The Committee agreed to the clause.

Clause 2: Amending section 24 of Act 38 of 2005
The Committee agreed to the clause.

Clause 3: Amending section 45 of Act 38 of 2005
The Committee agreed to the clause.

Clause 4: Amending section 105 of Act 38 of 2005, as inserted by s.5 of Act 41 of 2007
The Committee agreed to the clause.

Clause 5: Amending section 142 of Act 38 of 2005, as amended by s.6 of Act 41 of 2007
The Committee agreed to the clause.

Clause 6: Amending section 150 of Act 38 of 2005, as amended by s.5 of Act 17 of 2016
The Committee agreed to the clause.

Clause 7: Amending section 155 of Act 38 of 2005, as amended by s.7 of Act 17 of 2016
The Committee agreed to the clause.

Clause 8: Amending section 156 of Act 38 of 2005, as amended by s.9 of Act 41 of 2007
The Committee agreed to the clause.

Clause 9: Amending section 157 of Act 38 of 2005
The Committee agreed to the clause.

Clause 10: Amending section 159 of Act 38 of 2005, as amended by s.8 of Act 17 of 2016
The Committee agreed to the clause.

Clause 11: Amending section 160 of Act 38 of 2005
The Committee agreed to the clause.

Clause 12: Amending section 183 of Act 38 of 2005, as inserted by s.10 of Act 41 of 2007
The Committee agreed to the clause.

Clause 13: Amending section 185 of Act 38 of 2005, as inserted by s.10 of Act 41 of 2007
The Committee agreed to the clause.

Clause 14: Amending section 186 of Act 38 of 2005, as inserted by s.10 of Act 41 of 2007
The Committee agreed to the clause.

Clause 15: Amending section 312 of Act 38 of 2005
The Committee agreed to the clause.

Clause 16: Short title and commencement
Adv Mjenxane noted that the date would change to reflect the correct year in which the Bill was passed. The date change would be made by the editors. In response to the Chairperson asking for clarity, he explained that the Amendment Act would reflect this year, 2022, which was the year in which it was passed. That was the date it would have on publication.
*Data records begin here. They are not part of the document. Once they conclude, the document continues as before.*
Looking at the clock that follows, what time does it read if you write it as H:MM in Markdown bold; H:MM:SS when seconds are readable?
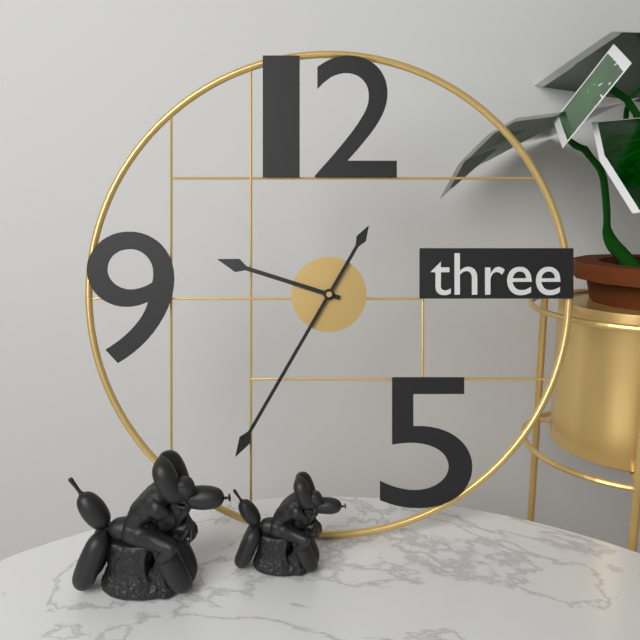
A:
**9:35**
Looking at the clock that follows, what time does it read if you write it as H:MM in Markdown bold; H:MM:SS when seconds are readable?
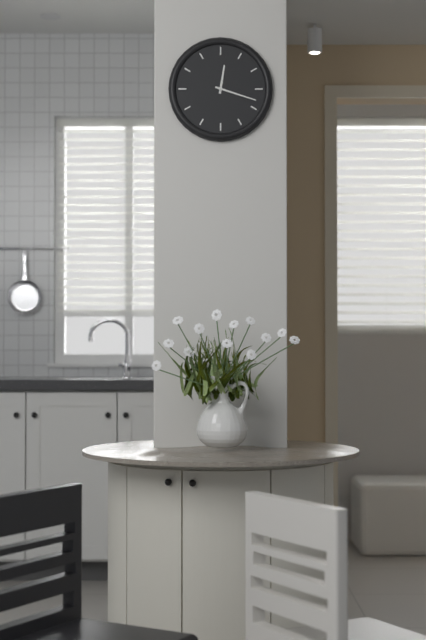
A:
**12:18**
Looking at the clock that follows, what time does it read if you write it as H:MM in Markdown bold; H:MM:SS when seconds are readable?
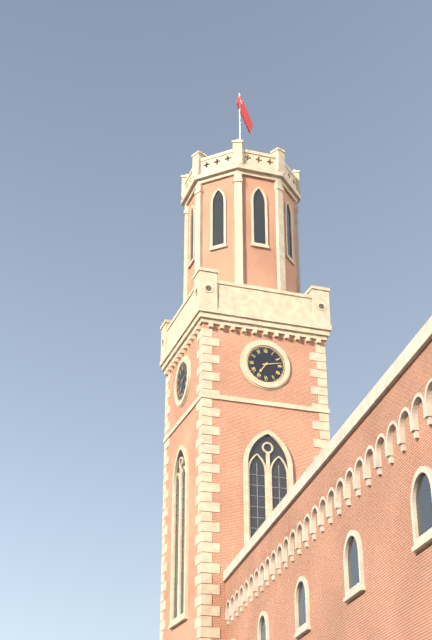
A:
**7:13**
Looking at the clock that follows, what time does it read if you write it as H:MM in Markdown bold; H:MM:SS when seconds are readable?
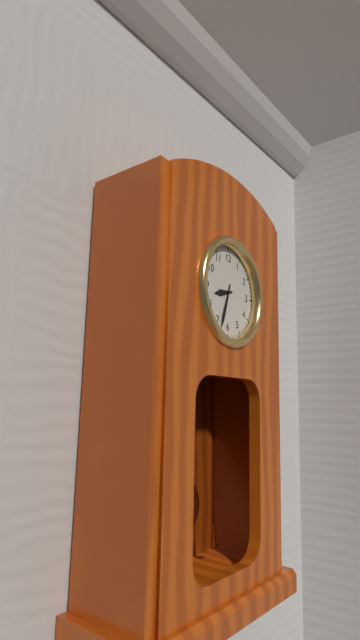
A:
**8:33**
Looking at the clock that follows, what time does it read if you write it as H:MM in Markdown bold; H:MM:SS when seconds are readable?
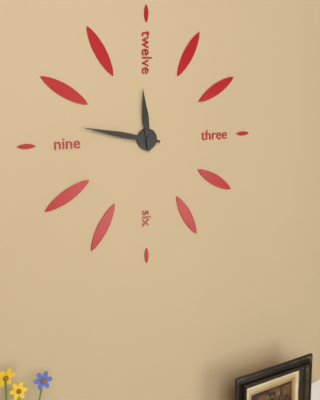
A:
**11:47**
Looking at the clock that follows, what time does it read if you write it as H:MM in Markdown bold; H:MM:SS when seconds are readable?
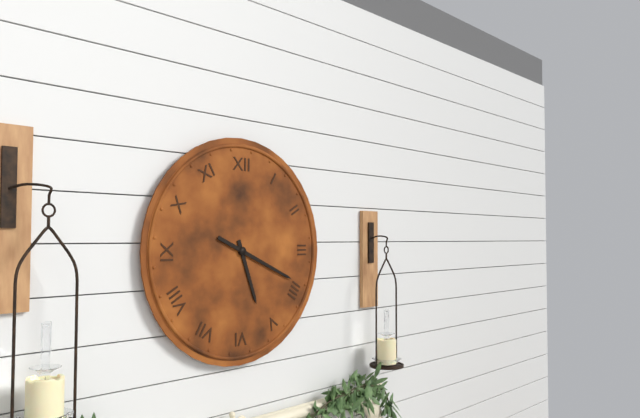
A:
**5:19**
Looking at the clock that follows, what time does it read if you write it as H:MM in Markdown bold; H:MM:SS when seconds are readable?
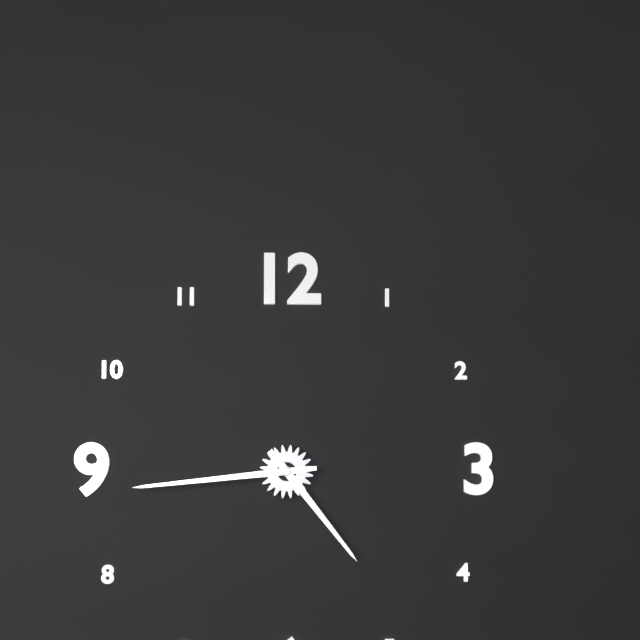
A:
**4:44**
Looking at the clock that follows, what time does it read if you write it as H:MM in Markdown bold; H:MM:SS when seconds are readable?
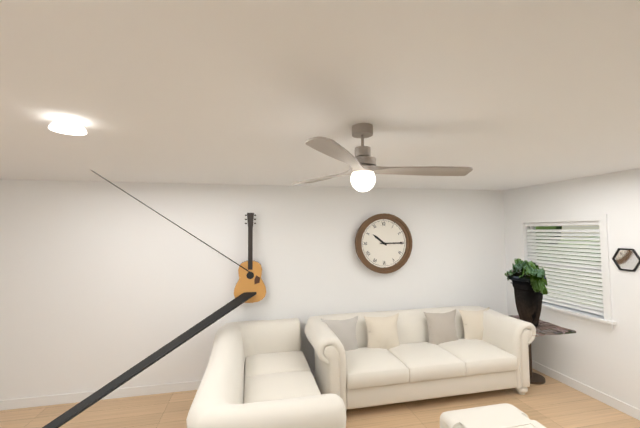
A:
**10:15**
The Committee agreed to the clause.

Long title
The Committee agreed to the changes to the long title.

Memorandum on the Objects
Adv Mjenxane noted that this had been updated to reflect the amendments.

The Committee agreed to the changes to the Memorandum.

Whole Bill
The majority of the Committee agreed to the Bill.

Objections
Ms A Abrahams (DA) objected to the B-Bill.

Ms T Breedt (FF+) objected to the B-Bill.

Ms M Sukers (ACDP) objected to the B-Bill.

Ms P Marais (EFF) objected to the B-Bill.

Committee Report on Children’s Amendment Bill
Ms Yolisa Khanye, Committee Content Advisor, presented the Committee Report.

1. Context and background
This Bill emanates from litigation by the Centre for Child Law v the Minister of Social Development (DSD), the South African Social Security Agency (SASSA) and others at the North Gauteng High Court in 2011. The litigation was as a result of a high backlog in the processing of foster care orders which led to the lapsing of 299 076 orders. The Court ruled that the Minister of Social Department should introduce in Parliament a comprehensive legal solution to the challenges in the foster care system. This would be done by amending the Children’s Act (No. 38 of 2005) and the Social Assistance Act (No. 13 of 2014). The Court set a deadline of 12 December 2012. It was however, extended to 2017, 2019, 2020 and to 2022 due to department delays in implementing the Court’s deliverables. The Children’s Amendment Bill was finally tabled in Parliament in August 2020. The Bill is comprehensive in that it does not focus on clauses only on foster care but also addresses gaps that had been identified in the implementation of the Act.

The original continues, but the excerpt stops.